[Entries shown — start]

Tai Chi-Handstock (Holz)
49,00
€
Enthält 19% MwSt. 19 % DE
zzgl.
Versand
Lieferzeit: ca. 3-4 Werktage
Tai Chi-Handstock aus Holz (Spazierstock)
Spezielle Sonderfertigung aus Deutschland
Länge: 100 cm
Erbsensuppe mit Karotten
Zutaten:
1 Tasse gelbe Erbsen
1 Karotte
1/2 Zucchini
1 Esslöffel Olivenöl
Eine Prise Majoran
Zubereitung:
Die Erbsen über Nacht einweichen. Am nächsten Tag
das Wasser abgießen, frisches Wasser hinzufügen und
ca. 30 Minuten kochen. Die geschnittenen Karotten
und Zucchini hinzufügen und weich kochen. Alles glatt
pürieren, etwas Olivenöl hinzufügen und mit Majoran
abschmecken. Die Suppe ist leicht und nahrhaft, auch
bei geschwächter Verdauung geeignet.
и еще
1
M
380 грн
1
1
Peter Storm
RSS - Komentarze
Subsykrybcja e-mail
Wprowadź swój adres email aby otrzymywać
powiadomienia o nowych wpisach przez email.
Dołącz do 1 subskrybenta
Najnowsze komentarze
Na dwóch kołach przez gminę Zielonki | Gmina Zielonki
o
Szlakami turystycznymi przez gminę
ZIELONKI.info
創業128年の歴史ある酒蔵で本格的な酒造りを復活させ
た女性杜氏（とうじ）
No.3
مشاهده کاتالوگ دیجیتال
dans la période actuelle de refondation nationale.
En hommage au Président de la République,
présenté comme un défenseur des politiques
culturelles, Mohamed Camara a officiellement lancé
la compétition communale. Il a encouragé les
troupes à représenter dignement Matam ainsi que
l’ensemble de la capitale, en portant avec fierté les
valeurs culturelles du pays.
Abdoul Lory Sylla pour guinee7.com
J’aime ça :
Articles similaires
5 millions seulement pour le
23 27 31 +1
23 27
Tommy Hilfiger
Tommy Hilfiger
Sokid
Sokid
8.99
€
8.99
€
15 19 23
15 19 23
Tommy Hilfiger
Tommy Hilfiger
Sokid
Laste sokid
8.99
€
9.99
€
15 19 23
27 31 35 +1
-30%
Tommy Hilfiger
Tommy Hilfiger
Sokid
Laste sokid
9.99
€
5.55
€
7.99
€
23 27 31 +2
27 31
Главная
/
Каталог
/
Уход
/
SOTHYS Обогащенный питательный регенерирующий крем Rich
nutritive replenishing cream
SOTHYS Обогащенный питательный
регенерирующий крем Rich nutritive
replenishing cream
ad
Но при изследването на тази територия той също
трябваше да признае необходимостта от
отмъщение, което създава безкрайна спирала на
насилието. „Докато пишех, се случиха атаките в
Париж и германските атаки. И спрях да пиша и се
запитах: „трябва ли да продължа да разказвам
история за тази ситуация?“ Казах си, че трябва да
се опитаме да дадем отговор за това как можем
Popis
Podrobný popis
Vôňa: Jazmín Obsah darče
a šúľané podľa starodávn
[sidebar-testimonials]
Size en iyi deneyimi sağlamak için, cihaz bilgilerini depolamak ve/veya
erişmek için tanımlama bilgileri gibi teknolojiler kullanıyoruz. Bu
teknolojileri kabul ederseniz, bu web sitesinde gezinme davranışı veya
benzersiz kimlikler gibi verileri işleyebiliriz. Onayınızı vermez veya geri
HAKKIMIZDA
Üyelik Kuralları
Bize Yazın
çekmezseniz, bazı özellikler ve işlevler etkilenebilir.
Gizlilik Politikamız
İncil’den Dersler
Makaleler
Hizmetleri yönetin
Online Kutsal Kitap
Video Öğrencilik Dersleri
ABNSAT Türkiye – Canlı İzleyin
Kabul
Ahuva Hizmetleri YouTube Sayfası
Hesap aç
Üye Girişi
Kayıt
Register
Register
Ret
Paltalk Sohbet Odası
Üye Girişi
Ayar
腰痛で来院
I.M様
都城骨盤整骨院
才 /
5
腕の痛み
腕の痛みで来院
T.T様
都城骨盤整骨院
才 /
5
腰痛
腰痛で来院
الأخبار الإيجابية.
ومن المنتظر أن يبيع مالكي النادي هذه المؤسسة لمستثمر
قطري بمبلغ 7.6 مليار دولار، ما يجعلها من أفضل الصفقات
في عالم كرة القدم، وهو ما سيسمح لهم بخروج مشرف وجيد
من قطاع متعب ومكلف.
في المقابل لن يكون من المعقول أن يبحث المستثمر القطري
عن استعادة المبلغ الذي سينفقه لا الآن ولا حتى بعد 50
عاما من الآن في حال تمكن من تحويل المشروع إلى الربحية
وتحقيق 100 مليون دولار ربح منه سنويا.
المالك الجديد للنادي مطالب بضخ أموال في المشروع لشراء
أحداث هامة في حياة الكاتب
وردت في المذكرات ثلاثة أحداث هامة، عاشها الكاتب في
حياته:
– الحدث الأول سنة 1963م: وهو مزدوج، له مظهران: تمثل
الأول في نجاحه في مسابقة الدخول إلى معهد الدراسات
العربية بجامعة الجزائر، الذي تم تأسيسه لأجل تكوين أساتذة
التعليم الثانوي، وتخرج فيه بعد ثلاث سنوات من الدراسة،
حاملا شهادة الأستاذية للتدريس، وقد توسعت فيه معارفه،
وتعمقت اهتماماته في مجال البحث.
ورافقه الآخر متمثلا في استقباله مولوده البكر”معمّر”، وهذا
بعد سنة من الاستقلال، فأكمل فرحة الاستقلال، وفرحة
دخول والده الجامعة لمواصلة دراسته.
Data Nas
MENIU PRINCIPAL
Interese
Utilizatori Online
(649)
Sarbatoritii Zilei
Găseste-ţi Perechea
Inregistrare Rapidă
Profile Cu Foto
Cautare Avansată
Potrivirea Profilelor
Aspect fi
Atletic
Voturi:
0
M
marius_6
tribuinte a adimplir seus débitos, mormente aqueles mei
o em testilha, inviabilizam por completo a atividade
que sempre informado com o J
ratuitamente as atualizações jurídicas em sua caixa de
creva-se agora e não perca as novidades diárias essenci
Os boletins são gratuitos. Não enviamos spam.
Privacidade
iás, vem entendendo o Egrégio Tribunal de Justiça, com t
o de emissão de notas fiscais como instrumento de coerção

[Entries shown — finish]

## Task brief
Print again the lines of the entries above that fall between the line holding "насилието. „Докато пишех, се" and the line holding "Hizmetleri yönetin", inclusive, exactly as they stand.

## Task result
насилието. „Докато пишех, се случиха атаките в
Париж и германските атаки. И спрях да пиша и се
запитах: „трябва ли да продължа да разказвам
история за тази ситуация?“ Казах си, че трябва да
се опитаме да дадем отговор за това как можем
Popis
Podrobný popis
Vôňa: Jazmín Obsah darče
a šúľané podľa starodávn
[sidebar-testimonials]
Size en iyi deneyimi sağlamak için, cihaz bilgilerini depolamak ve/veya
erişmek için tanımlama bilgileri gibi teknolojiler kullanıyoruz. Bu
teknolojileri kabul ederseniz, bu web sitesinde gezinme davranışı veya
benzersiz kimlikler gibi verileri işleyebiliriz. Onayınızı vermez veya geri
HAKKIMIZDA
Üyelik Kuralları
Bize Yazın
çekmezseniz, bazı özellikler ve işlevler etkilenebilir.
Gizlilik Politikamız
İncil’den Dersler
Makaleler
Hizmetleri yönetin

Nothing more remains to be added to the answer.